DIRECTIONS: Go through the material and pull out every line with the string "nibble" in it.

######

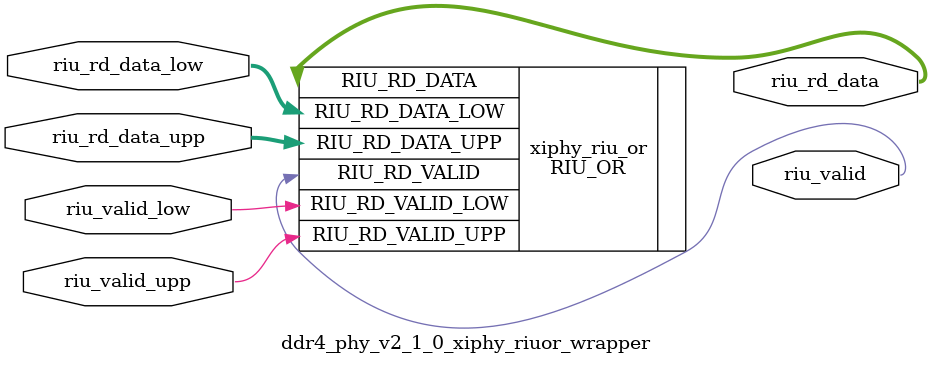
<source format=sv>

`timescale 1ps / 1ps

module ddr4_phy_v2_1_0_xiphy_riuor_wrapper # (
   parameter           SIM_DEVICE            = "ULTRASCALE"
) (
  input  [15:0]  riu_rd_data_low,    // Lower nibble RIU rd_data 
  input  [15:0]  riu_rd_data_upp,    // Upper nibble RIU rd_data 
  input          riu_valid_low,      // Lower nibble RIU riu2clb_valid 
  input          riu_valid_upp,      // Upper nibble RIU riu2clb_valid
  output [15:0]  riu_rd_data,        // ORed lower and upper RIU rd_data      
  output         riu_valid           // ORed lower and upper RIU write valid      
);

`ifdef ULTRASCALE_PHY_BLH
B_RIU_OR
`else
RIU_OR  # (
   .SIM_DEVICE   (SIM_DEVICE)
) 
`endif
  xiphy_riu_or
(
   .RIU_RD_DATA_LOW         (riu_rd_data_low),
   .RIU_RD_DATA_UPP         (riu_rd_data_upp),
   .RIU_RD_VALID_LOW        (riu_valid_low),
   .RIU_RD_VALID_UPP        (riu_valid_upp),
   .RIU_RD_DATA             (riu_rd_data),
   .RIU_RD_VALID            (riu_valid)
);

endmodule


</source>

######

WRITTEN SOLUTION:
  input  [15:0]  riu_rd_data_low,    // Lower nibble RIU rd_data 
  input  [15:0]  riu_rd_data_upp,    // Upper nibble RIU rd_data 
  input          riu_valid_low,      // Lower nibble RIU riu2clb_valid 
  input          riu_valid_upp,      // Upper nibble RIU riu2clb_valid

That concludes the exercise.